All season long, we’ve been waiting for the fairytale to end in Vegas, and so far midnight has yet to come. Had the Golden Knights drawn Anaheim or San Jose in the first round of the playoffs, I would have easily picked the Vegas side to win; the vibes are just too good not to believe in them.
But in Los Angeles, I see a harbinger for the Knights.
I know, I know; it would be a lot of fun to see Vegas make a magical run during the expansion team’s first year of existence, but in my opinion, the Knights are gonna get a wake-up call from the Kings.
Without a doubt, the Golden Knights play fast, exciting hockey and that’s why the won the Pacific Division during their maiden voyage. But under new coach John Stevens, Los Angeles played a lot faster this season than the squad did for previous bench boss Darryl Sutter. Now, Sutter’s reign featured two Stanley Cup victories - so let’s not pretend he was some incompetent rube holding the team back. But the NHL changed and Sutter didn’t, hence his ouster. But those years of success taught the Kings how to win and after barely missing the playoffs last year, Los Angeles is back to looking like those dangerous Kings of old.
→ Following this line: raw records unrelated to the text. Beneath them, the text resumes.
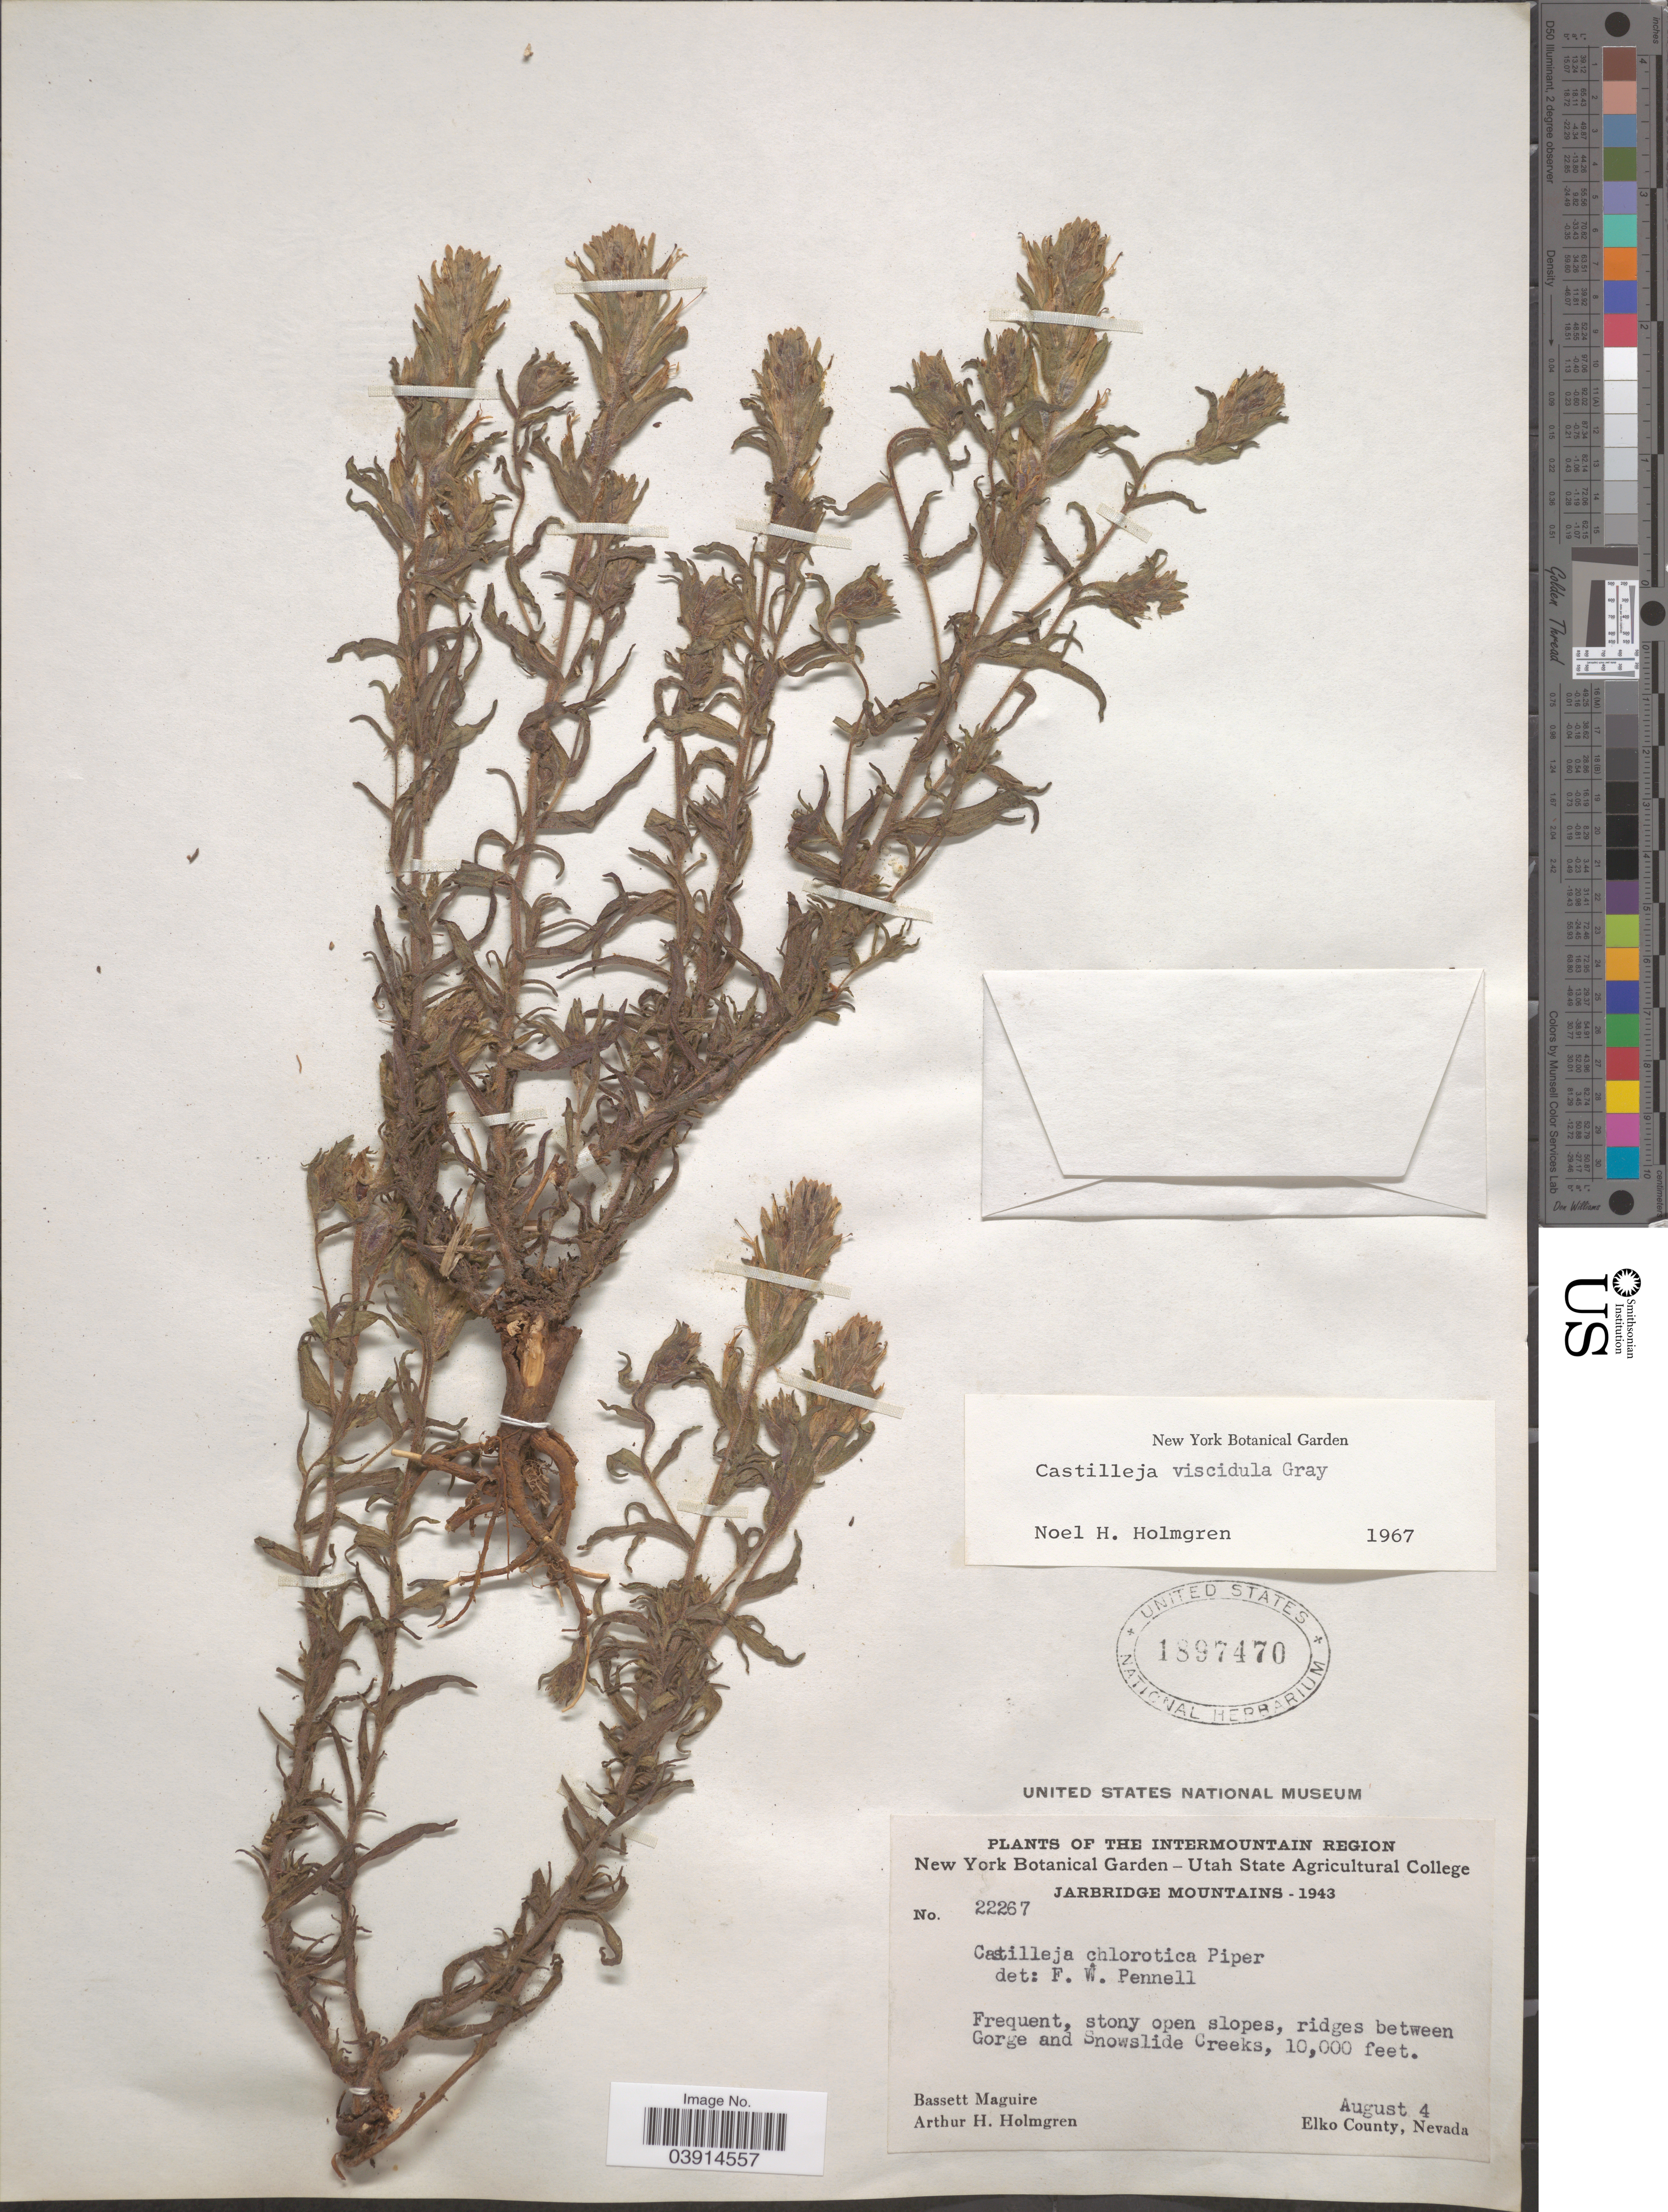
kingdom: Plantae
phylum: Tracheophyta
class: Magnoliopsida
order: Lamiales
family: Orobanchaceae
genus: Castilleja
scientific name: Castilleja viscidula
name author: A. Gray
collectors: B. Maguire & A. H. Holmgren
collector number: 22267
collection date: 1943-08-04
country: United States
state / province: Nevada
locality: The Intermountain Region. Jarbridge Mountains. Ridges between Gorge and Snowslide Creeks. Elko County.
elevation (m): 3048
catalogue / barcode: US 1897470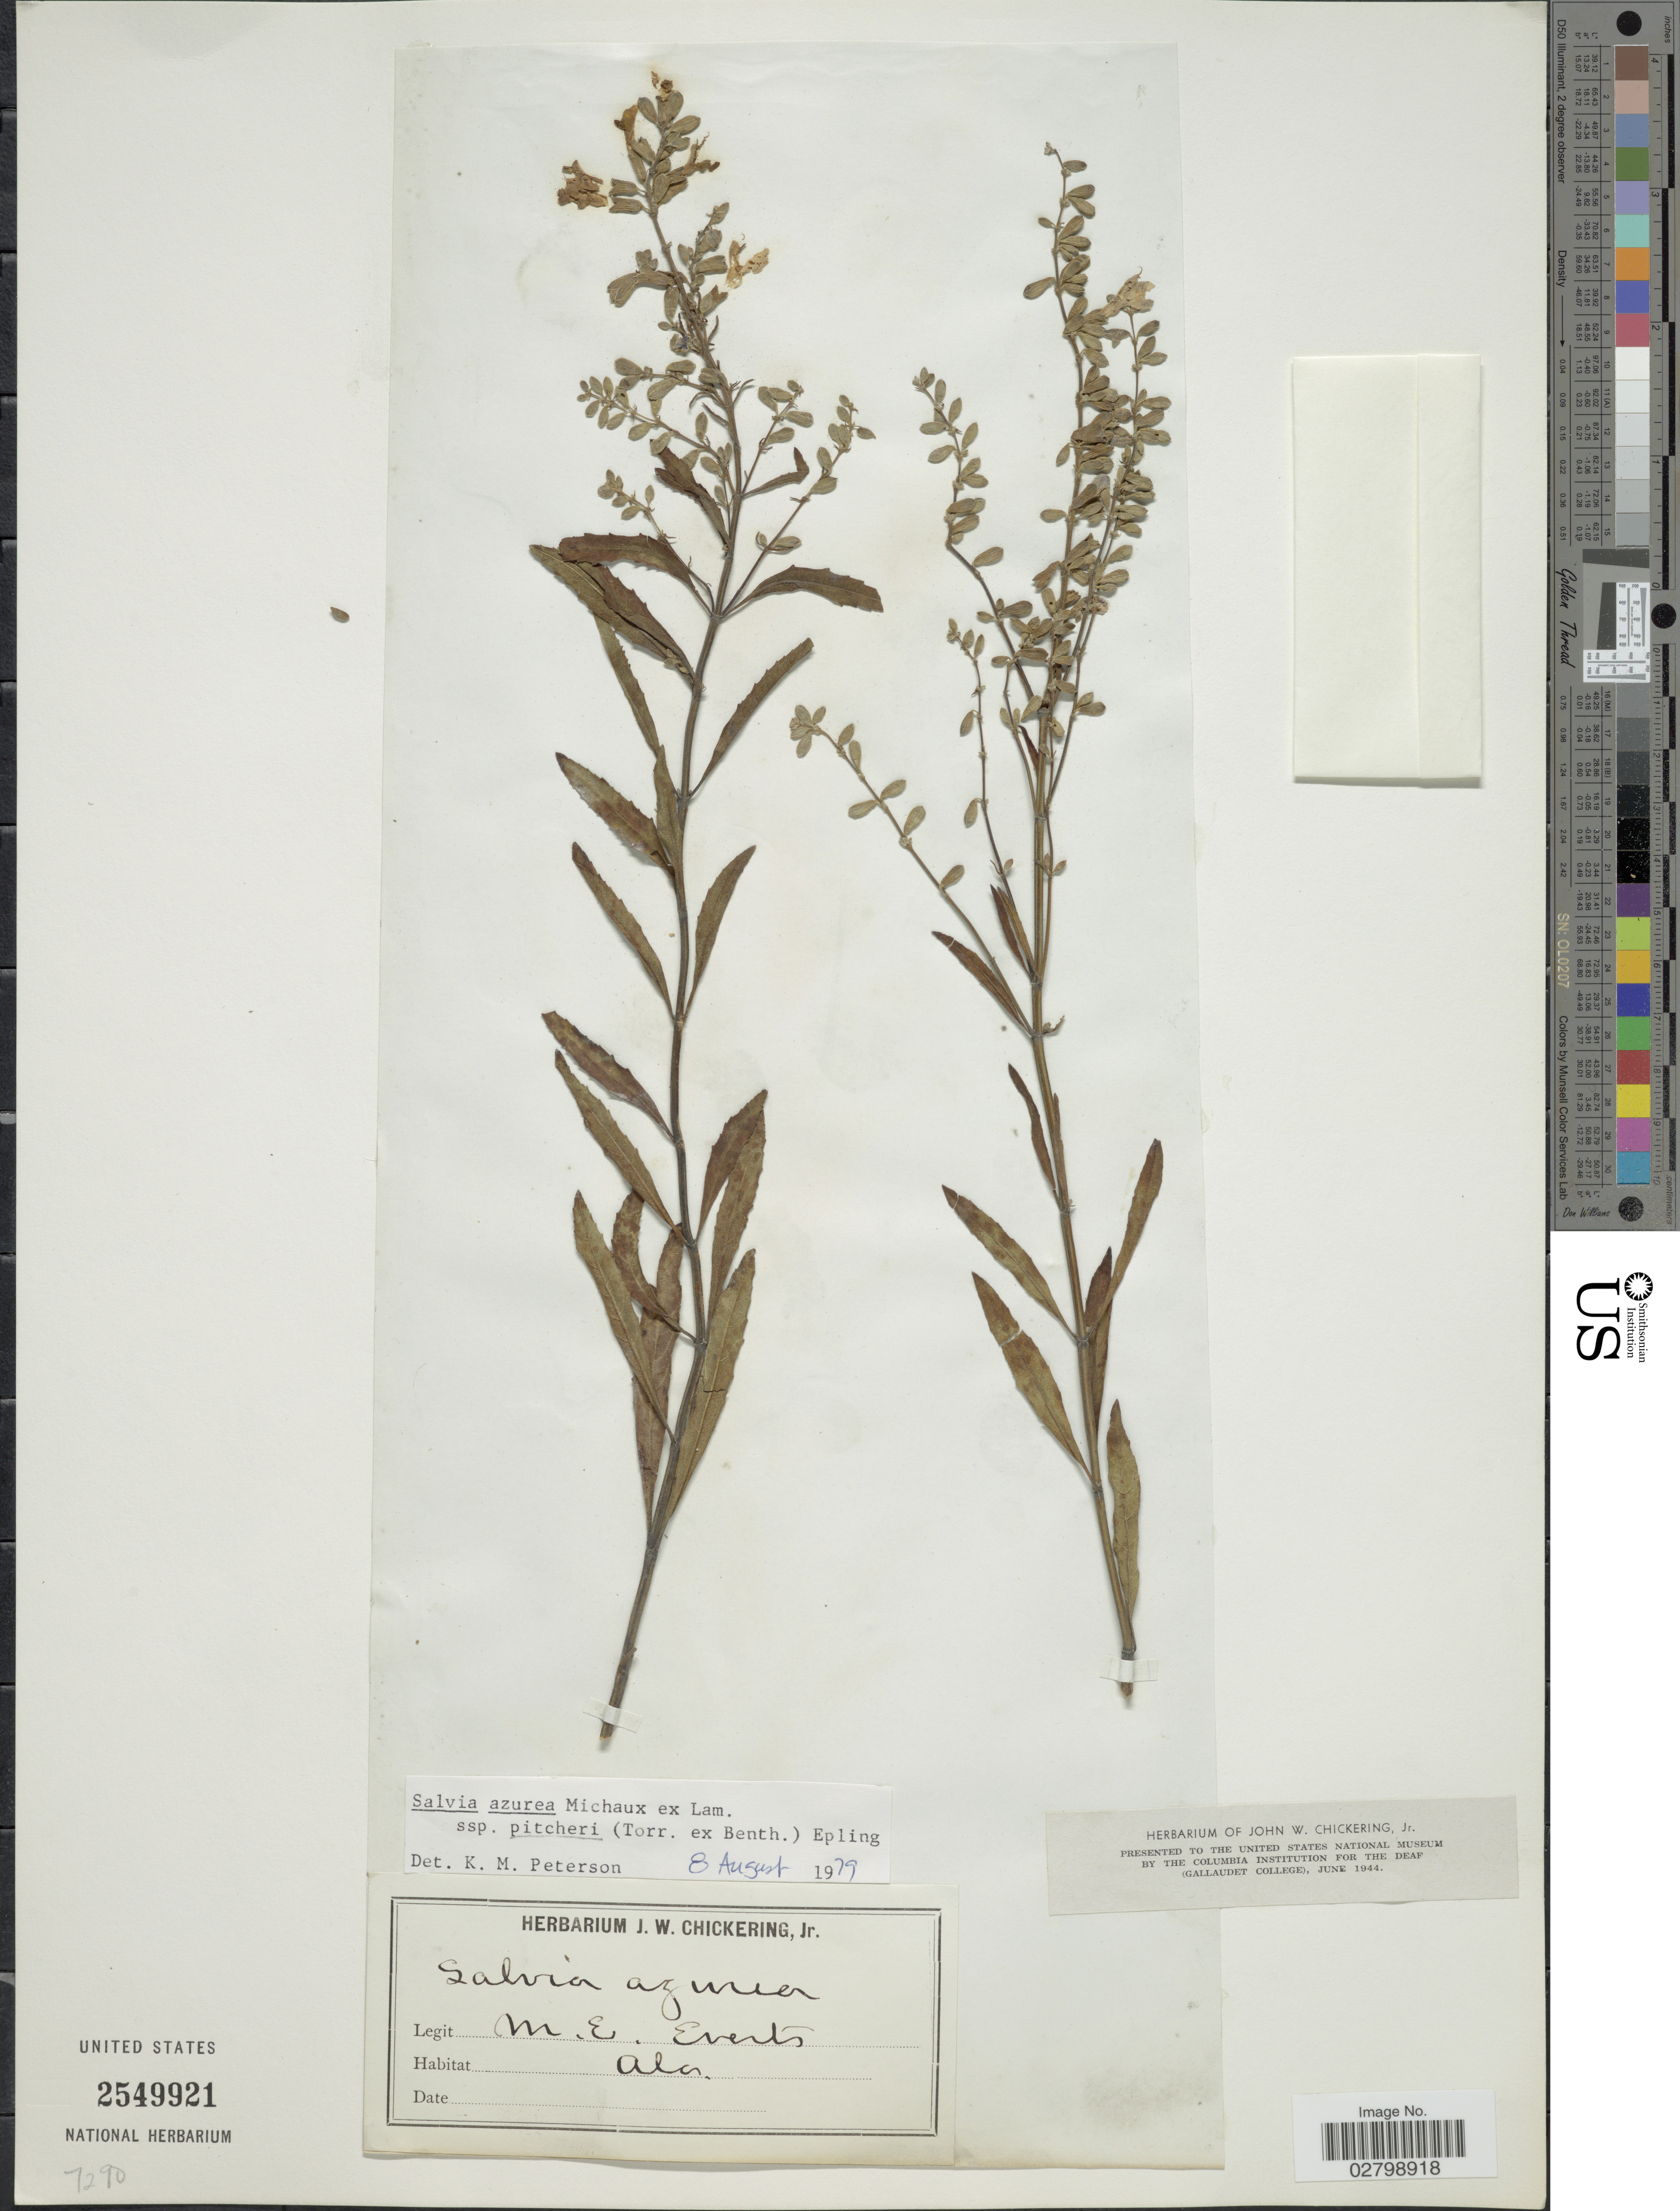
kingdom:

Think about it: champions are forged by having strength at the top. You cannot win a Cup without a dominant No. 1 center and Los Angeles has one in Anze Kopitar. He might win the Selke and he’ll probably get some Hart votes as well. The Kings also have a Norris Trophy favorite in Drew Doughty on the blueline and one of the most intimidating goalies in the world in Jonathan Quick. All the elements are there.
In Vegas, we have a beguiling team that has re-written the rule book on the fly. Sure, Marc-Andre Fleury is a legitimate No. 1 netminder and Cup winner himself, but otherwise the Golden Knights are a collective the likes we have rarely ever seen in the NHL.
Do they have a dominant No. 1 center? Well, William Karlsson scored 43 goals this season, so I suppose it would be unfair not to consider him in that conversation, especially since he was also a solid possession player and one of the NHL’s leaders in takeaways. The Knights had three other players with 60 points or more (Jonathan Marchessault, David Perron and Reilly Smith), so clearly depth of scoring is not an issue.
On defense, the Knights do not have a star and while I’m not saying that would be the specific reason for their downfall, it doesn’t help. Again, the collective has been excellent this season, but the playoffs are a different beast.
I also think that the Kings will be immune to the ‘Vegas flu.’ I mean, they play in Los Angeles: distractions are everywhere in that town and the Kings have been successful nonetheless. Head-to-head, the Kings were 1-1 when travelling to Vegas and the loss came on the second night of a back-to-back. It’s also worth noting that Los Angeles won the past two meetings between the two teams.
Given how magical this season has been for Vegas, a playoff run wouldn’t shock anybody at this point - I get that. But when I look at all the experience and talent the Kings bring to the post-season, it’s just hard for me to bet against Los Angeles.